In 1941, McFarland ran for U.S. Senate, handily winning both the Democratic Primary and then the general election. He served in the Senate until 1953, as the Majority Leader for the final two years. Following a loss in his 1952 re-election bid, McFarland returned to Arizona where he served as governor from 1955-1959, and then as associate justice and later Chief Justice of the Arizona Supreme Court from 1965-1971. McFarland was the first, and thus far only, Arizonan to serve in the highest offices of all three branches of Arizona government.

But it was for his work on the GI Bill that McFarland made the biggest impact on veterans.

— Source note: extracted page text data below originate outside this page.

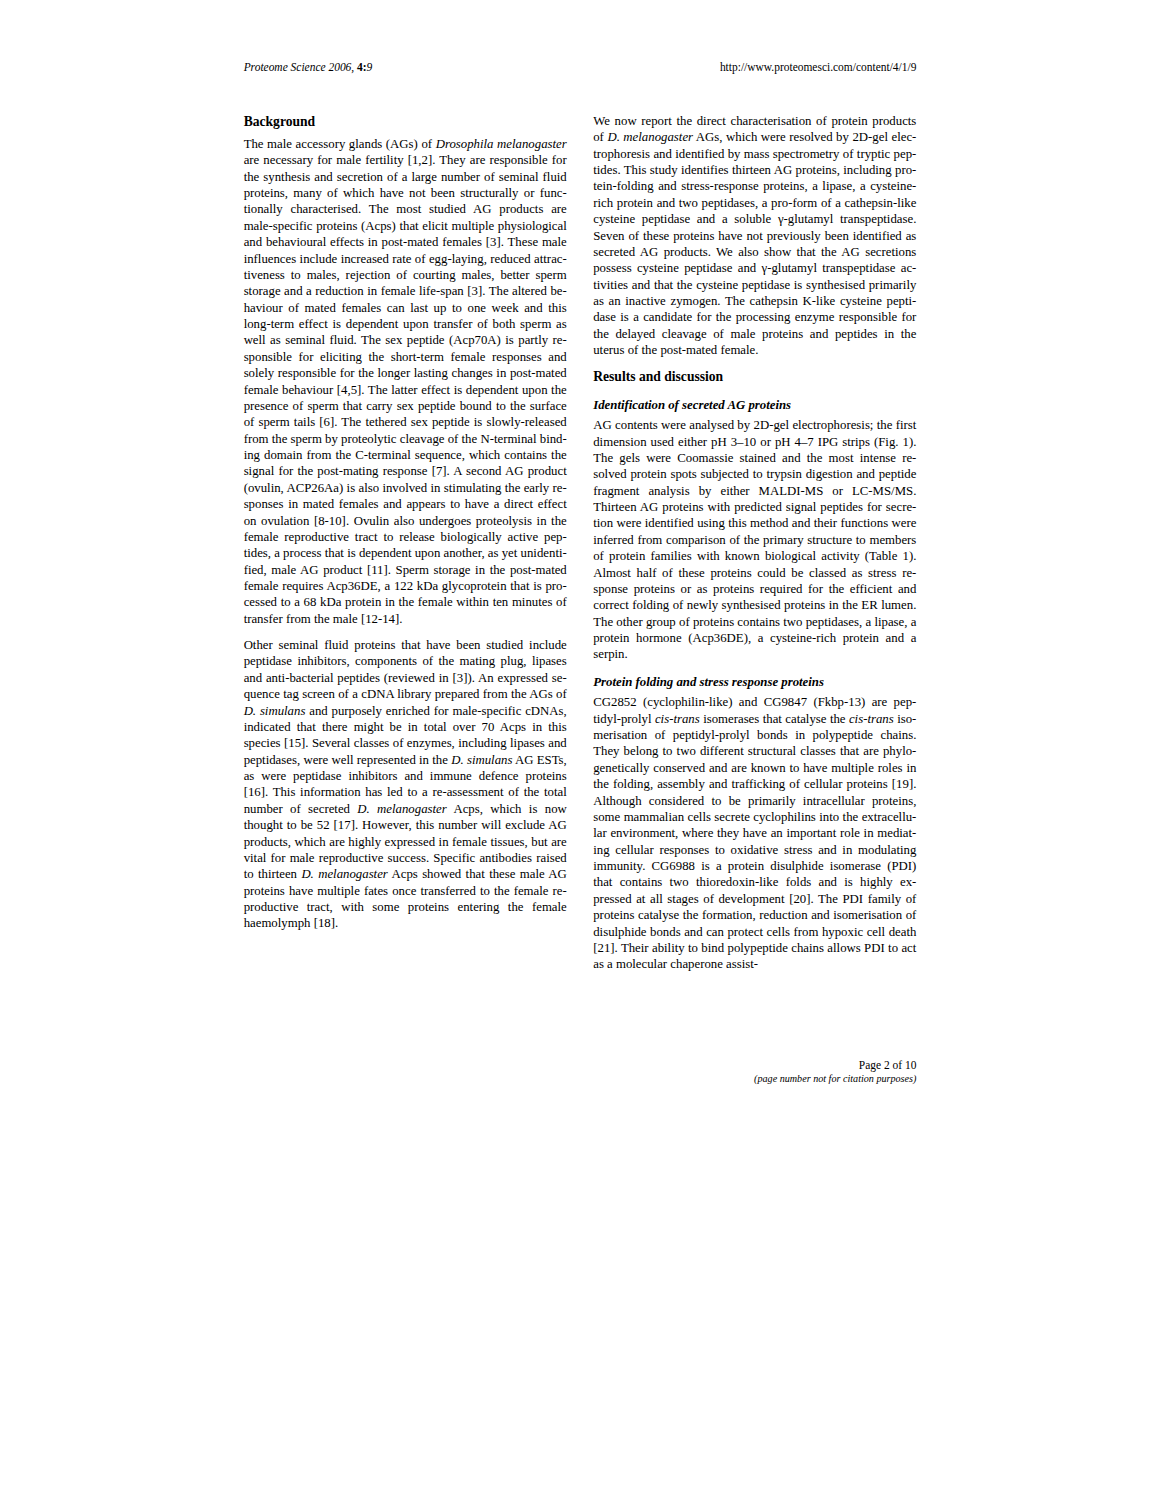Proteome Science 2006, 4: 9
http://www.proteomesci.com/content/4/1/9
Background
The male accessory glands (AGs) of Drosophila melanogaster are necessary for male fertility [1,2]. They are responsible for the synthesis and secretion of a large number of seminal fluid proteins, many of which have not been structurally or functionally characterised. The most studied AG products are male-specific proteins (Acps) that elicit multiple physiological and behavioural effects in post-mated females [3]. These male influences include increased rate of egg-laying, reduced attractiveness to males, rejection of courting males, better sperm storage and a reduction in female life-span [3]. The altered behaviour of mated females can last up to one week and this long-term effect is dependent upon transfer of both sperm as well as seminal fluid. The sex peptide (Acp70A) is partly responsible for eliciting the short-term female responses and solely responsible for the longer lasting changes in post-mated female behaviour [4,5]. The latter effect is dependent upon the presence of sperm that carry sex peptide bound to the surface of sperm tails [6]. The tethered sex peptide is slowly-released from the sperm by proteolytic cleavage of the N-terminal binding domain from the C-terminal sequence, which contains the signal for the post-mating response [7]. A second AG product (ovulin, ACP26Aa) is also involved in stimulating the early responses in mated females and appears to have a direct effect on ovulation [8-10]. Ovulin also undergoes proteolysis in the female reproductive tract to release biologically active peptides, a process that is dependent upon another, as yet unidentified, male AG product [11]. Sperm storage in the post-mated female requires Acp36DE, a 122 kDa glycoprotein that is processed to a 68 kDa protein in the female within ten minutes of transfer from the male [12-14].
Other seminal fluid proteins that have been studied include peptidase inhibitors, components of the mating plug, lipases and anti-bacterial peptides (reviewed in [3]). An expressed sequence tag screen of a cDNA library prepared from the AGs of D. simulans and purposely enriched for male-specific cDNAs, indicated that there might be in total over 70 Acps in this species [15]. Several classes of enzymes, including lipases and peptidases, were well represented in the D. simulans AG ESTs, as were peptidase inhibitors and immune defence proteins [16]. This information has led to a re-assessment of the total number of secreted D. melanogaster Acps, which is now thought to be 52 [17]. However, this number will exclude AG products, which are highly expressed in female tissues, but are vital for male reproductive success. Specific antibodies raised to thirteen D. melanogaster Acps showed that these male AG proteins have multiple fates once transferred to the female reproductive tract, with some proteins entering the female haemolymph [18].
We now report the direct characterisation of protein products of D. melanogaster AGs, which were resolved by 2D-gel electrophoresis and identified by mass spectrometry of tryptic peptides. This study identifies thirteen AG proteins, including protein-folding and stress-response proteins, a lipase, a cysteine-rich protein and two peptidases, a pro-form of a cathepsin-like cysteine peptidase and a soluble γ-glutamyl transpeptidase. Seven of these proteins have not previously been identified as secreted AG products. We also show that the AG secretions possess cysteine peptidase and γ-glutamyl transpeptidase activities and that the cysteine peptidase is synthesised primarily as an inactive zymogen. The cathepsin K-like cysteine peptidase is a candidate for the processing enzyme responsible for the delayed cleavage of male proteins and peptides in the uterus of the post-mated female.
Results and discussion
Identification of secreted AG proteins
AG contents were analysed by 2D-gel electrophoresis; the first dimension used either pH 3–10 or pH 4–7 IPG strips (Fig. 1). The gels were Coomassie stained and the most intense resolved protein spots subjected to trypsin digestion and peptide fragment analysis by either MALDI-MS or LC-MS/MS. Thirteen AG proteins with predicted signal peptides for secretion were identified using this method and their functions were inferred from comparison of the primary structure to members of protein families with known biological activity (Table 1). Almost half of these proteins could be classed as stress response proteins or as proteins required for the efficient and correct folding of newly synthesised proteins in the ER lumen. The other group of proteins contains two peptidases, a lipase, a protein hormone (Acp36DE), a cysteine-rich protein and a serpin.
Protein folding and stress response proteins
CG2852 (cyclophilin-like) and CG9847 (Fkbp-13) are peptidyl-prolyl cis-trans isomerases that catalyse the cis-trans isomerisation of peptidyl-prolyl bonds in polypeptide chains. They belong to two different structural classes that are phylogenetically conserved and are known to have multiple roles in the folding, assembly and trafficking of cellular proteins [19]. Although considered to be primarily intracellular proteins, some mammalian cells secrete cyclophilins into the extracellular environment, where they have an important role in mediating cellular responses to oxidative stress and in modulating immunity. CG6988 is a protein disulphide isomerase (PDI) that contains two thioredoxin-like folds and is highly expressed at all stages of development [20]. The PDI family of proteins catalyse the formation, reduction and isomerisation of disulphide bonds and can protect cells from hypoxic cell death [21]. Their ability to bind polypeptide chains allows PDI to act as a molecular chaperone assist-
Page 2 of 10
(page number not for citation purposes)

“He sponsored over 40 veterans’ bills,” noted a 2016 Arizona Times article about McFarland, “but his greatest contribution rested in drafting the portions of the Serviceman’s Readjustment Act of 1944 – the ‘GI Bill’ – that gave veterans access to education through tuition assistance, zero-down home loans, and low-interest business loans. It improved the lives of nearly 50 million ex-servicemen and women, along with millions of their dependents. According to one historian, the GI Bill generated 450,000 trained engineers, 91,000 scientists, 67,000 doctors, 22,000 dentists, 238,000 teachers, and more than 1 million other college-educated professionals.”

“My grandfather, to us, was just our grandfather,” Lewis said. “We never really knew what a political giant he was until we got older. And for me, I didn’t really realize the breadth of all he’d done until 10 years ago when I went through all his papers.”

Representatives from the office of Arizona Gov. Doug Ducey and Florence’s member of Congress, Paul Gosar, were on hand for the ceremony in the town square, as well as members of the State Legislature and Florence Mayor Tara Walter. Each brought a proclamation for McFarland’s family to mark his signature legislative accomplishment 75 years earlier.

Aguirre was humbled and honored that he could speak at the event as well, telling the story of the organization he leads in Arizona during its centennial year. “It was simply amazing how the event was educational and yet told the story of how The American Legion was involved in (the GI Bill’s) creation,” he observed.